**Text**
Content starts
I am not a monster, dammit!!!!!!!!

You mean Cheers wasn’t accurate?! Damn you NBC!!!

I’m sorry to digress from the main topic, but that is really upsetting. With respect for your right to protect your kids, and your understandable fear for their safety, I think this was a mistake.

Before I was born, back in 1963, my 10-year-old brother, an excellent swimmer, drowned in our backyard pool because he was doing something stupid but typically 10-year-old boyish. My mom was home but had gone to answer the telephone. Remember, this was 1963, when people still smoked like chimneys and drove without seat belts and let their kids play outside without being packed in bubble wrap. Obviously it was a dreadful lapse in judgment on my mom’s part, but she was a young woman who trusted her son, who’d won medals in swimming and was otherwise a responsible kid.
Content ends
Records from a dataset:
Content starts
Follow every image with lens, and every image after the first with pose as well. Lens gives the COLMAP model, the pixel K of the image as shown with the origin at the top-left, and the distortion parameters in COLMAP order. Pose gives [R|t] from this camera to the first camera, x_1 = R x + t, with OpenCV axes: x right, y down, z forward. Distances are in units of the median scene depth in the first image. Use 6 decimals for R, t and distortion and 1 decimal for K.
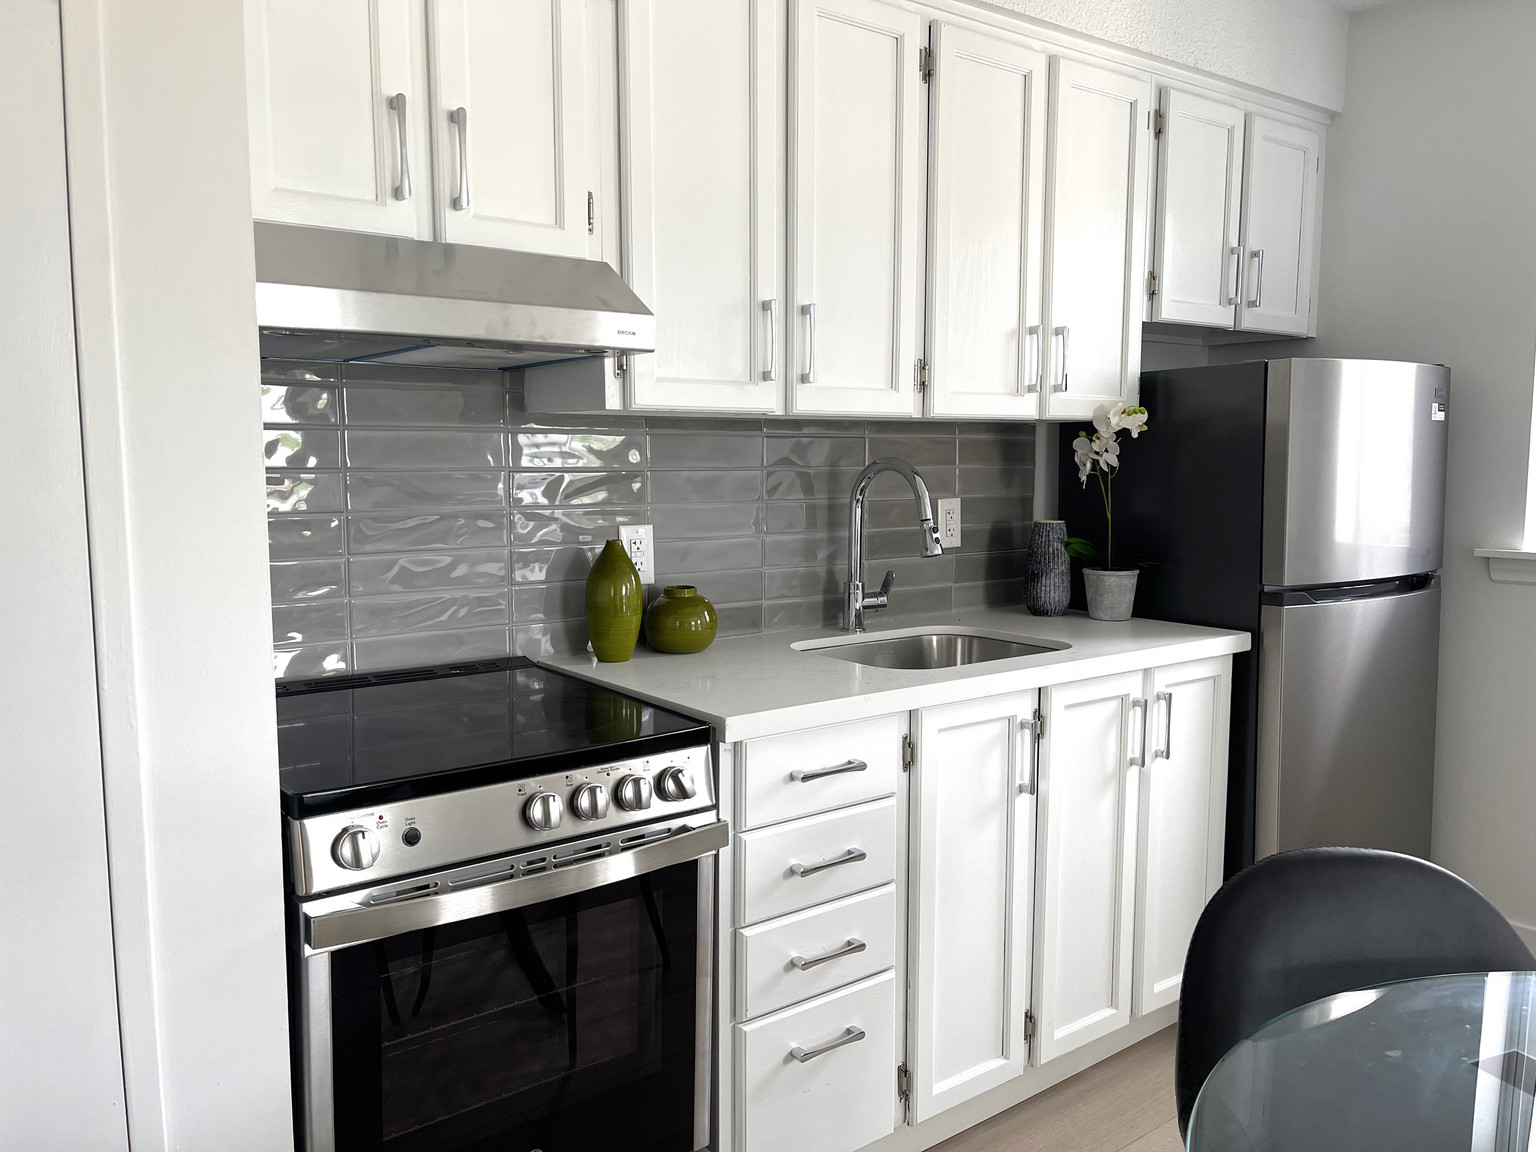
lens RADIAL K [[1149.5, 0, 768.0], [0, 1149.5, 576.0], [0, 0, 1]] dist [0.072377, -0.104712]
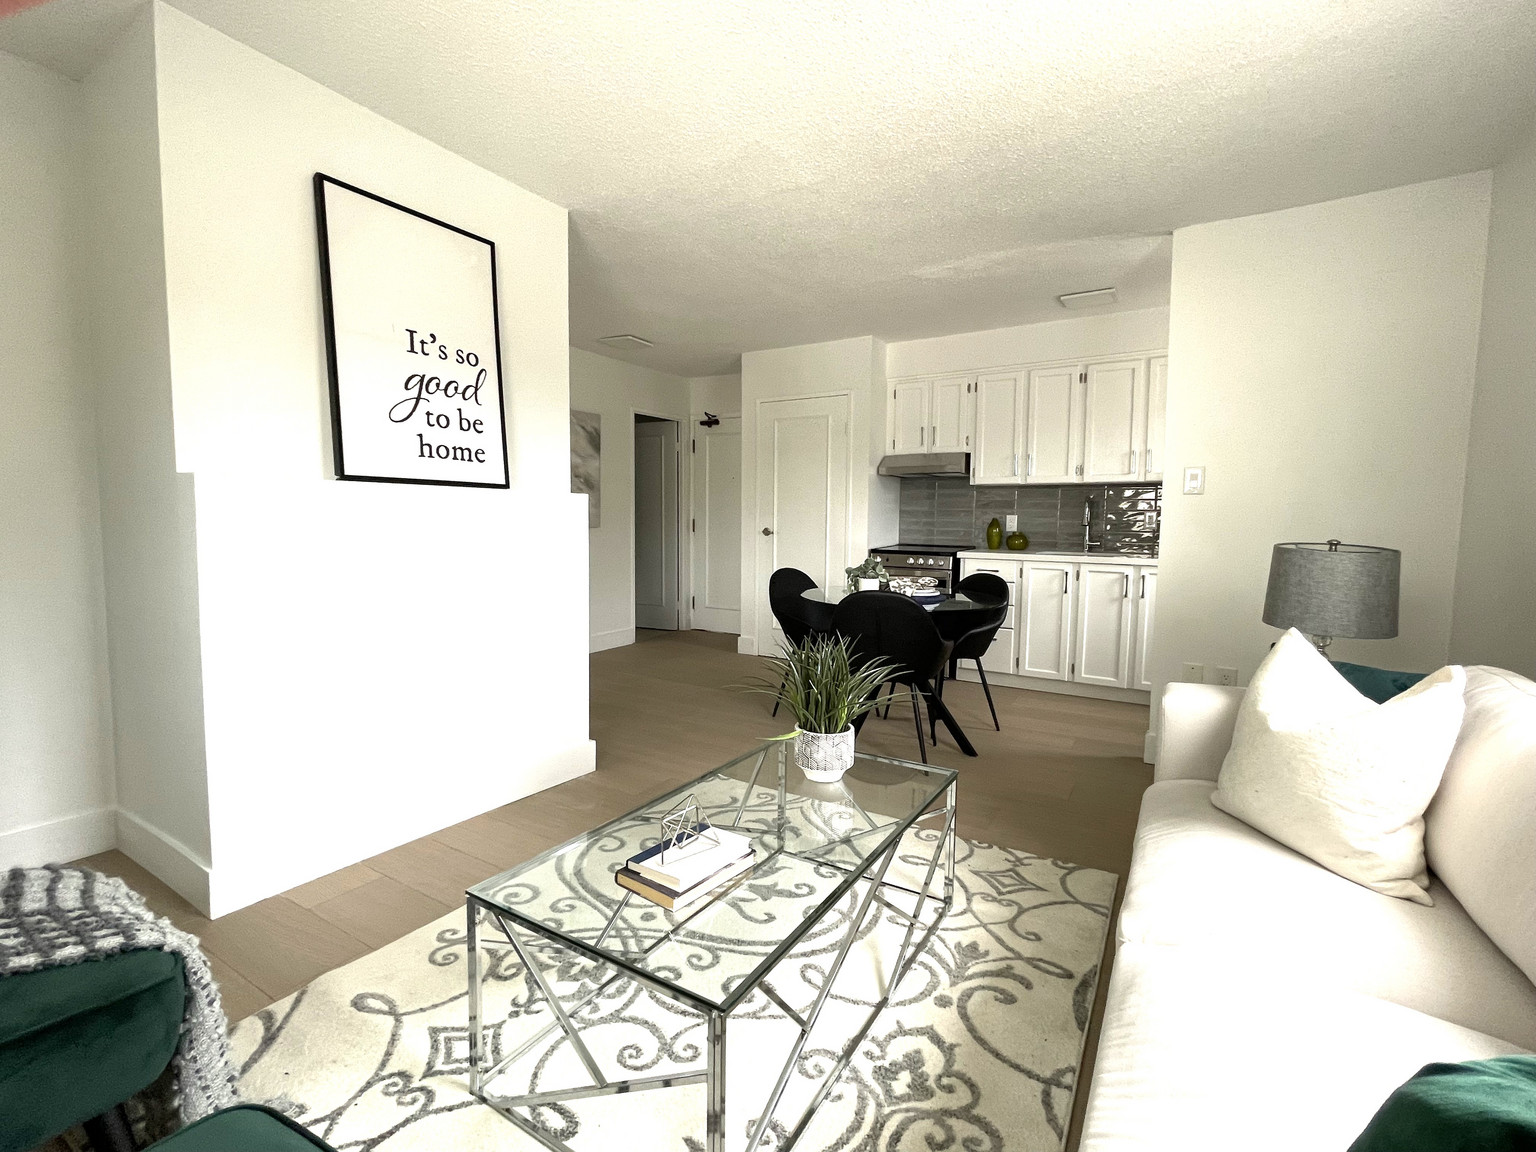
lens RADIAL K [[688.9, 0, 768.0], [0, 688.9, 576.0], [0, 0, 1]] dist [-0.000954, -0.000118]
pose [[0.356154, 0.086165, -0.930446, 1.584953], [-0.107381, 0.992917, 0.050847, 0.114530], [0.928237, 0.081803, 0.362883, -0.482362]]
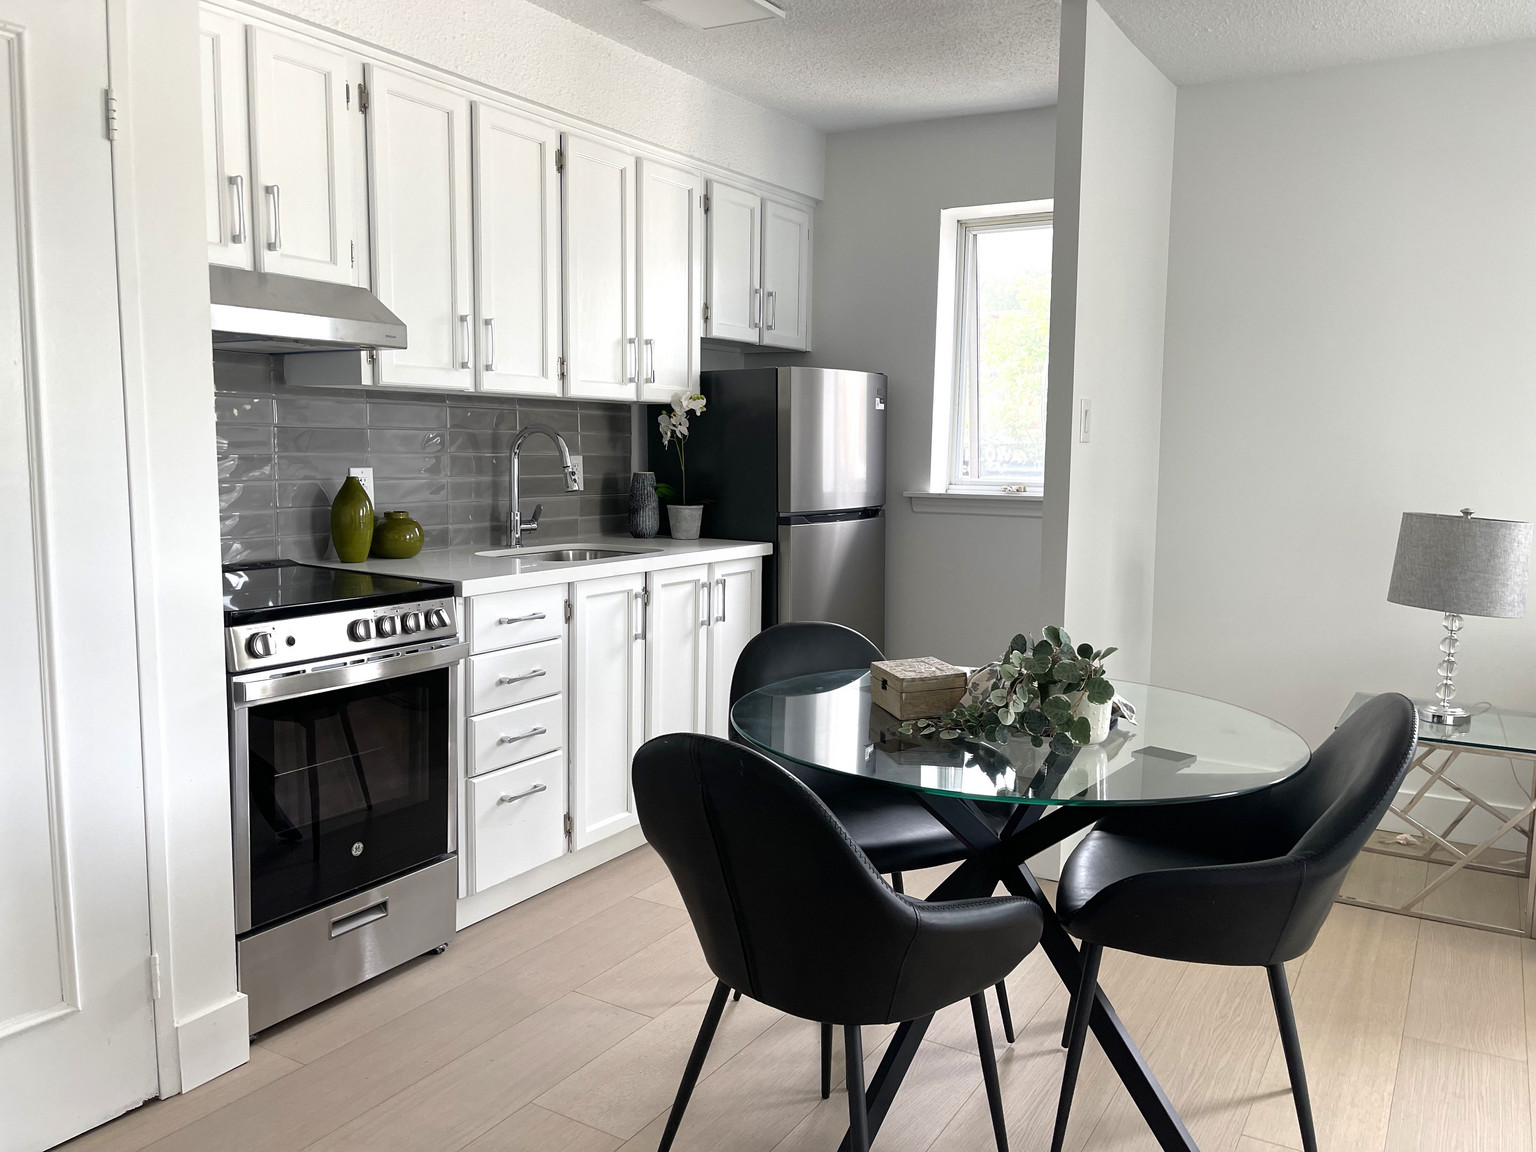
lens RADIAL K [[1149.5, 0, 768.0], [0, 1149.5, 576.0], [0, 0, 1]] dist [0.072377, -0.104712]
pose [[0.931838, -0.029209, 0.361697, -0.157343], [0.024404, 0.999543, 0.017846, 0.069754], [-0.362053, -0.007802, 0.932125, -0.461985]]
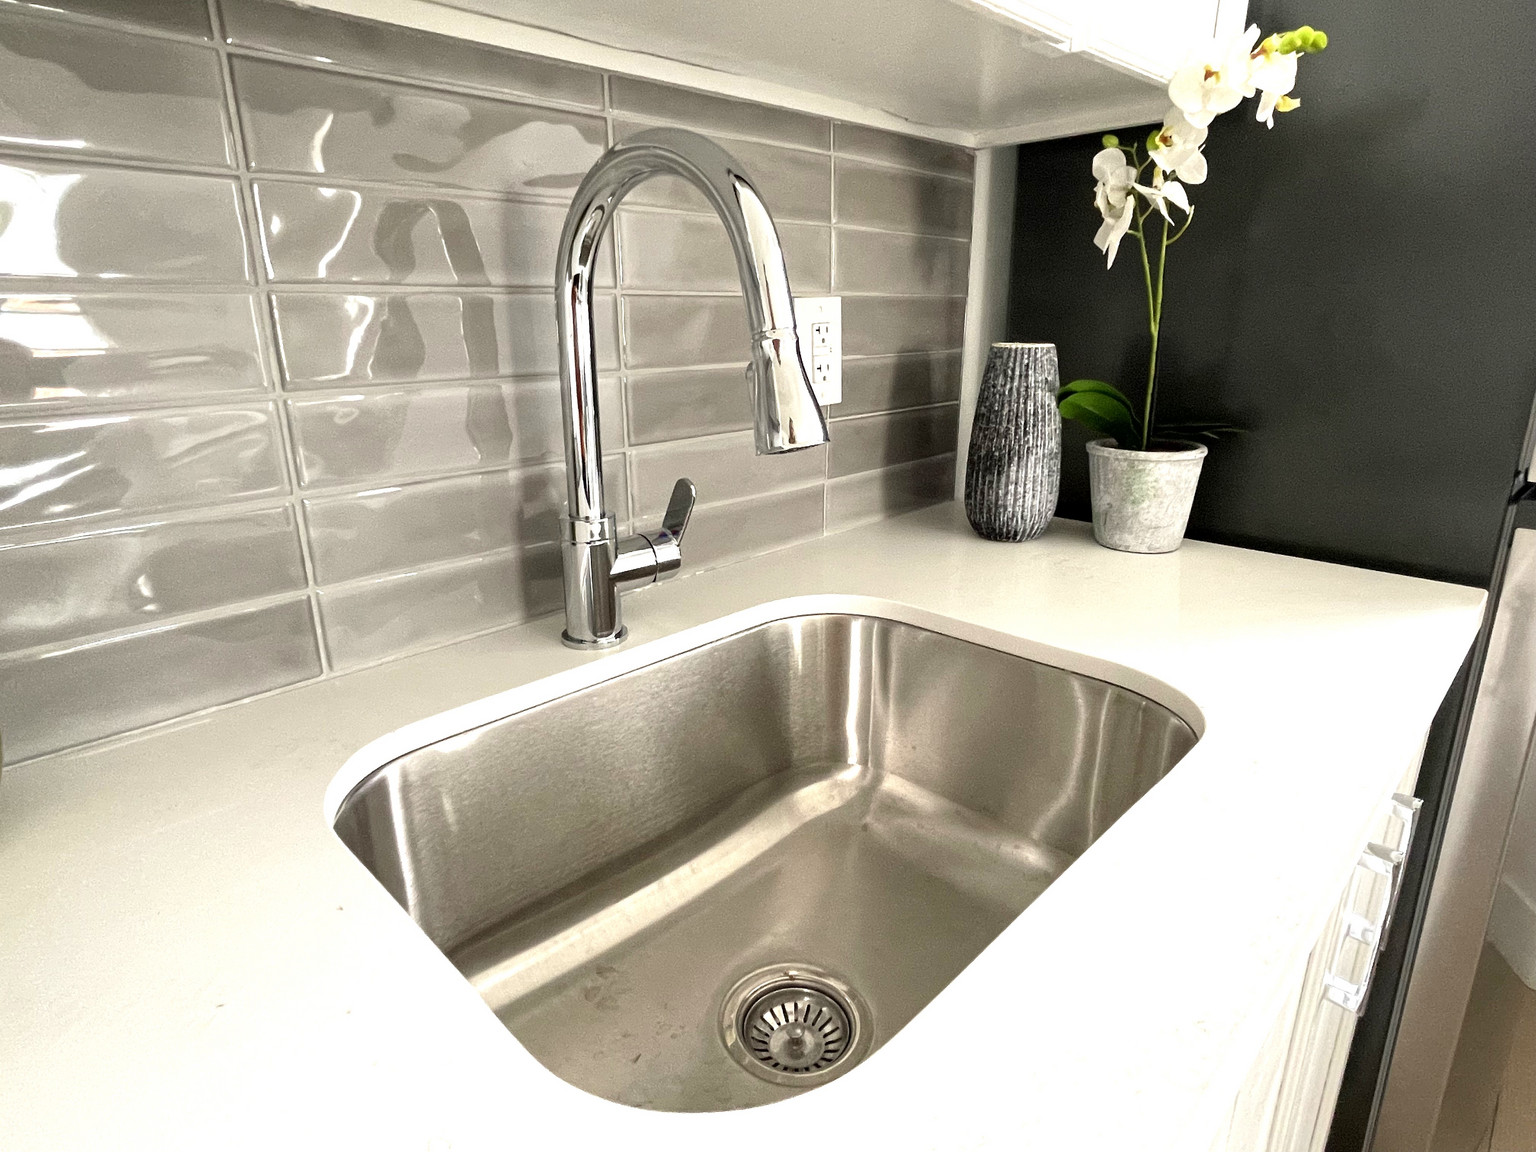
lens RADIAL K [[850.9, 0, 768.0], [0, 850.9, 576.0], [0, 0, 1]] dist [0.000332, 0.000012]
pose [[0.989401, -0.051271, 0.135856, 0.099388], [0.023511, 0.979808, 0.198553, -0.030151], [-0.143293, -0.193254, 0.970629, 0.753968]]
Content ends
**Work order A**
According to the text, why was the writer's mother not watching when the brother drowned?
**Work order B**
Print the stretch of the text from "I’m sorry to" through "a responsible kid.".
Rely on the text alone.

**Answer space A**
She had gone to answer the telephone.

**Answer space B**
I’m sorry to digress from the main topic, but that is really upsetting. With respect for your right to protect your kids, and your understandable fear for their safety, I think this was a mistake.

Before I was born, back in 1963, my 10-year-old brother, an excellent swimmer, drowned in our backyard pool because he was doing something stupid but typically 10-year-old boyish. My mom was home but had gone to answer the telephone. Remember, this was 1963, when people still smoked like chimneys and drove without seat belts and let their kids play outside without being packed in bubble wrap. Obviously it was a dreadful lapse in judgment on my mom’s part, but she was a young woman who trusted her son, who’d won medals in swimming and was otherwise a responsible kid.